• Data for review:
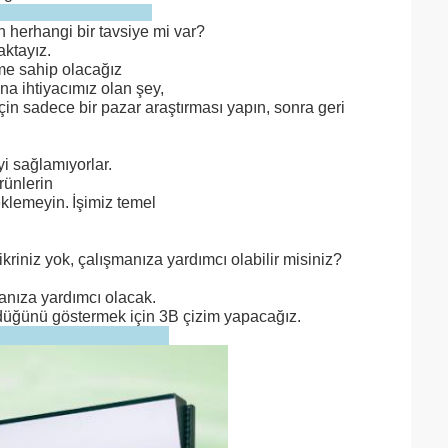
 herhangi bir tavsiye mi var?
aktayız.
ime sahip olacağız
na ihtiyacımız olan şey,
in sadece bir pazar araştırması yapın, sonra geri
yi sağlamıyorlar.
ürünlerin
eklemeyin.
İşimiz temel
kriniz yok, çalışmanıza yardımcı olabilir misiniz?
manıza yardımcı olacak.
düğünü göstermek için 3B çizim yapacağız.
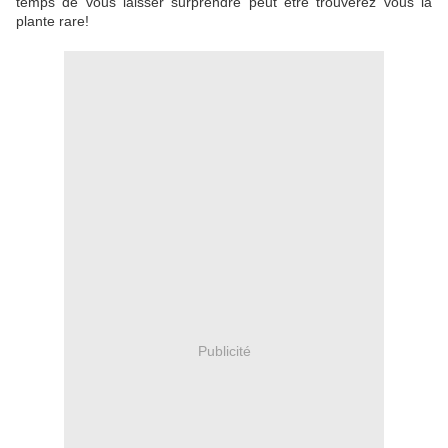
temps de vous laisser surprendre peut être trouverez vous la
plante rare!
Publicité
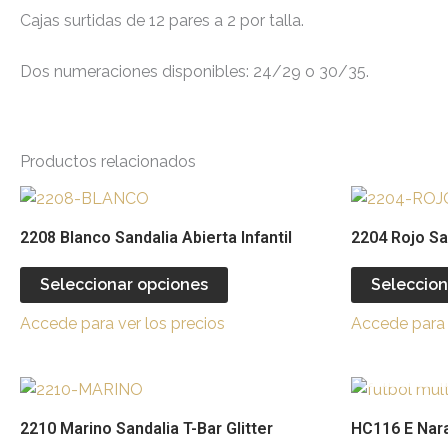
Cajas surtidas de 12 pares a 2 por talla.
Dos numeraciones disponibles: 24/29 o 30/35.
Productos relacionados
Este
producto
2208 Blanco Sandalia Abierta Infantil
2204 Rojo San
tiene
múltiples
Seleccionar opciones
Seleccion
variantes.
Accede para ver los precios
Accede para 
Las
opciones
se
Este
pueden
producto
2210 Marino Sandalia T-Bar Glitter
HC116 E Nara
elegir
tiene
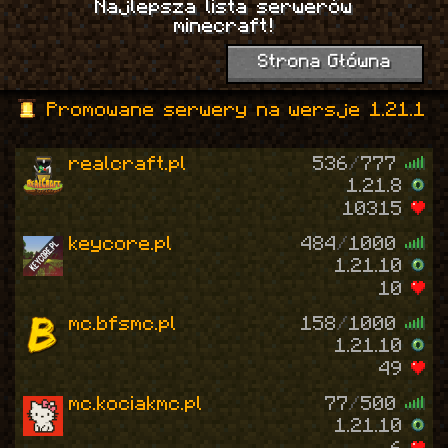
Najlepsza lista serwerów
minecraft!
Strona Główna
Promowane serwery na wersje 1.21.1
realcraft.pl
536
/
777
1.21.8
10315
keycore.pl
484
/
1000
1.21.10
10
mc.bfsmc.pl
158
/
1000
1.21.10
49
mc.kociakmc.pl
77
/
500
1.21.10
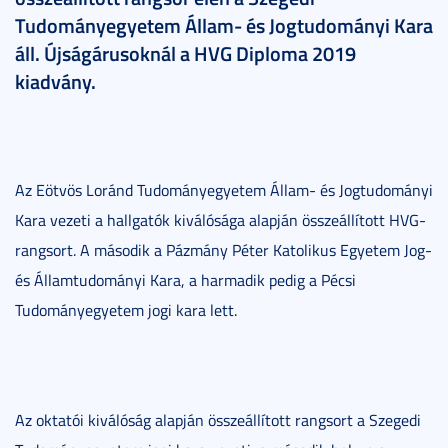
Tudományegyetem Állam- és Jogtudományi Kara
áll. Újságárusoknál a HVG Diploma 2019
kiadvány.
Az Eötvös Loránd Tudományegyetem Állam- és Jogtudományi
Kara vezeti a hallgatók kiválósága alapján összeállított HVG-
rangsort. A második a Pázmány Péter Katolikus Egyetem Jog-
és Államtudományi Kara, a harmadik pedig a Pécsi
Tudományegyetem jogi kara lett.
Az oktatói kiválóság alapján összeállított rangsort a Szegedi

==

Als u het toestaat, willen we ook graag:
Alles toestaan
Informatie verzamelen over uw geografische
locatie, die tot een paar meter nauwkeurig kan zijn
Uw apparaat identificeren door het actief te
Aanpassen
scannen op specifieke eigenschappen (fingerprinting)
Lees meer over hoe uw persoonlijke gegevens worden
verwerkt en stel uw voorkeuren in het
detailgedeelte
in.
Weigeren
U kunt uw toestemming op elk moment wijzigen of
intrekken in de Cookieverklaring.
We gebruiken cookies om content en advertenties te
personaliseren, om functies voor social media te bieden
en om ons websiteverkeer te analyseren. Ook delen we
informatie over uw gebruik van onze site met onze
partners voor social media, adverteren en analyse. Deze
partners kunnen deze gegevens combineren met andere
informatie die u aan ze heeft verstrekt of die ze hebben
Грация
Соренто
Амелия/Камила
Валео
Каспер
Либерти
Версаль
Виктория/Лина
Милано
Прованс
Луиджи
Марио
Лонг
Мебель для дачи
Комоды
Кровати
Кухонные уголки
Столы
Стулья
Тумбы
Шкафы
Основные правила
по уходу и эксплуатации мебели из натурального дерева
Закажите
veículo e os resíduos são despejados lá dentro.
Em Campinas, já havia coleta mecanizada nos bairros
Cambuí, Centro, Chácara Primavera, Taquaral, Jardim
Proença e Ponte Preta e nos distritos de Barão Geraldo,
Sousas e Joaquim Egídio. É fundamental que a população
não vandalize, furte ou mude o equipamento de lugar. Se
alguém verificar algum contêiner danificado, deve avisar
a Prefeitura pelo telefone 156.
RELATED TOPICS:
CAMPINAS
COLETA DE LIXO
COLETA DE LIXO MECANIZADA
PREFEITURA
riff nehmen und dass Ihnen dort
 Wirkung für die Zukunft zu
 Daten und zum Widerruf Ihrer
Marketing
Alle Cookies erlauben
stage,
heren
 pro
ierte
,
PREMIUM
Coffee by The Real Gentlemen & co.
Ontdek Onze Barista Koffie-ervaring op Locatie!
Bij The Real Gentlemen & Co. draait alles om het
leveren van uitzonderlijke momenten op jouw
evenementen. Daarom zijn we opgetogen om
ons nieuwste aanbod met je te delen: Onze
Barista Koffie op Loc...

• Aim of the exercise: Although pictures appear among the records above, none are to be output; print exactly the lines from the line containing "düğünü göstermek için 3B çizim yapacağız." through the line containing "Az oktatói kiválóság".

• Answer space:
düğünü göstermek için 3B çizim yapacağız.
temps de vous laisser surprendre peut être trouverez vous la
plante rare!
Publicité
Cajas surtidas de 12 pares a 2 por talla.
Dos numeraciones disponibles: 24/29 o 30/35.
Productos relacionados
Este
producto
2208 Blanco Sandalia Abierta Infantil
2204 Rojo San
tiene
múltiples
Seleccionar opciones
Seleccion
variantes.
Accede para ver los precios
Accede para 
Las
opciones
se
Este
pueden
producto
2210 Marino Sandalia T-Bar Glitter
HC116 E Nara
elegir
tiene
Najlepsza lista serwerów
minecraft!
Strona Główna
Promowane serwery na wersje 1.21.1
realcraft.pl
536
/
777
1.21.8
10315
keycore.pl
484
/
1000
1.21.10
10
mc.bfsmc.pl
158
/
1000
1.21.10
49
mc.kociakmc.pl
77
/
500
1.21.10
Tudományegyetem Állam- és Jogtudományi Kara
áll. Újságárusoknál a HVG Diploma 2019
kiadvány.
Az Eötvös Loránd Tudományegyetem Állam- és Jogtudományi
Kara vezeti a hallgatók kiválósága alapján összeállított HVG-
rangsort. A második a Pázmány Péter Katolikus Egyetem Jog-
és Államtudományi Kara, a harmadik pedig a Pécsi
Tudományegyetem jogi kara lett.
Az oktatói kiválóság alapján összeállított rangsort a Szegedi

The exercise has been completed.